Dossier : Métiers de la police : une journée en brigade de mineurs

Au cœur d’une équipe et d’une brigade spécialisée

Viols, agressions sexuelles, actes de pédophilie, violences familiales… tel est le quotidien des affaires que traite Anne-Solène C., 25 ans, lieutenant de police à la brigade des mineurs du Val d’Oise. Reportage à la découverte d’un métier presque comme les autres…

Métiers de la police : une journée en brigade de mineurs

Installée dans le commissariat d’Argenteuil (95), entre un laboratoire de police scientifique et un service de renseignements généraux, la brigade territoriale de protection de la famille du Val d’Oise est plus connue sous le titre de brigade des mineurs (BM). Elle regroupe une quinzaine de policiers dont 4 officiers.

Parmi eux, Anne-Solène C., 25 ans, lieutenant de police, en poste depuis moins de trois ans. Elle est la plus jeune du service, mais pas vraiment une novice.

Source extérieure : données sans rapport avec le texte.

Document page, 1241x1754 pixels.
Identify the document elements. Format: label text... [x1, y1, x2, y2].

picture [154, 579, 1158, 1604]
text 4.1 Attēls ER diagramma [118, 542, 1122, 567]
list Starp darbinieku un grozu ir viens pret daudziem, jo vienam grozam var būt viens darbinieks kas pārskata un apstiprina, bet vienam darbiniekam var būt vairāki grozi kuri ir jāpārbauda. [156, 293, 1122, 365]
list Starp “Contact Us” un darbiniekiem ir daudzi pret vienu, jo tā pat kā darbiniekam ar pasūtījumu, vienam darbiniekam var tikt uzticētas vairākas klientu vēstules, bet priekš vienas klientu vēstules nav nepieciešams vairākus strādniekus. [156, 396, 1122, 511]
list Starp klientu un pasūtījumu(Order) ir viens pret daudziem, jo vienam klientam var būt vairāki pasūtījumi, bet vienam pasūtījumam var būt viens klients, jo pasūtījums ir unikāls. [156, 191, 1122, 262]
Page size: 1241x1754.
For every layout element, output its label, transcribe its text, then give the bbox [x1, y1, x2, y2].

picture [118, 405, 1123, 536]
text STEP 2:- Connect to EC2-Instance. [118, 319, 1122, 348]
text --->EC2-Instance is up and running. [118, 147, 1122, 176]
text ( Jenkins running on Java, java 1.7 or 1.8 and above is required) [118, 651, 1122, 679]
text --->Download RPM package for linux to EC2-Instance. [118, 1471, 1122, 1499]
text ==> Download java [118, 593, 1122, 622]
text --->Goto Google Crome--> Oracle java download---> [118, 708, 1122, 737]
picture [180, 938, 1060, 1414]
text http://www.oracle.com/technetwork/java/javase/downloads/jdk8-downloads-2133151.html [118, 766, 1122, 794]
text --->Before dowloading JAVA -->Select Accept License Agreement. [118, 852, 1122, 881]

Des affaires pour les Assises
En tant que chef d’enquête, Anne-Solène a une dizaine d’affaires en cours à traiter. "Cela paraît peu mais chaque dossier nécessite des investigations très lourdes. Les trois quarts concernent des viols et/ou des agressions sexuelles sur mineurs de moins de 15 ans et des viols d’adultes avec circonstances aggravantes, le plus souvent en réunion… Ce sont des crimes qui risquent la cour d’Assises…"

En binôme
À la BM, comme dans la plupart des services, les policiers travaillent en binômes, mixtes pour la plupart. Anne-Solène partage ainsi son bureau, ses dossiers, ses interrogations et ses doutes avec Teddy, brigadier chef, 34 ans, dont 14 dans la police. "Être à deux, c’est une question de sécurité, surtout lorsqu’on se déplace sur le terrain. C’est aussi un confort de travail indispensable. Cela permet de discuter et de croiser nos points de vue sur les affaires que nous partageons."


 
Sous l’autorité de la justice
Entre les auditions de témoins et de victimes, les enquêtes de voisinage et les interrogatoires d’auteurs présumés, Anne-Solène a un emploi du temps bien établi à l’avance. "Nous sommes au service de l’autorité judiciaire, c'est-à-dire le procureur ou le juge qui dirige les enquêtes, rappelle cette fonctionnaire de police, et en même temps nous avons une marge de manœuvre pour organiser chaque enquête, suivre les pistes qui nous paraissent intéressantes, etc."

Sur chaque dossier, elle rend compte des avancées sur le terrain avec le capitaine qui dirige la brigade et avec le juge. "Au final, c’est le juge qui décide de poursuivre les investigations ou de clore en vue d’un jugement."

Gérer des urgences…
9h-12h puis 13h30-18h30. Même si elle a des horaires de bureau, la jeune femme doit évidemment faire face à toutes sortes d’imprévus : "La brigade peut être saisie en urgence pour une affaire de viol, ou encore par un médecin des urgences hospitalières qui a, par exemple une suspicion de "bébé secoué", c'est-à-dire des lésions qui ne correspondent pas avec les explications données par les parents. Là, il faut intervenir au plus vite".

De plus, en tant que lieutenant de police, Anne-Solène est d’astreinte 5 semaines par an au service de la sureté départementale : pour du maintien de l’ordre, une interpellation qui nécessite des renforts, une garde à vue… Bref une mission de policier au-delà de sa spécialité en brigade des mineurs.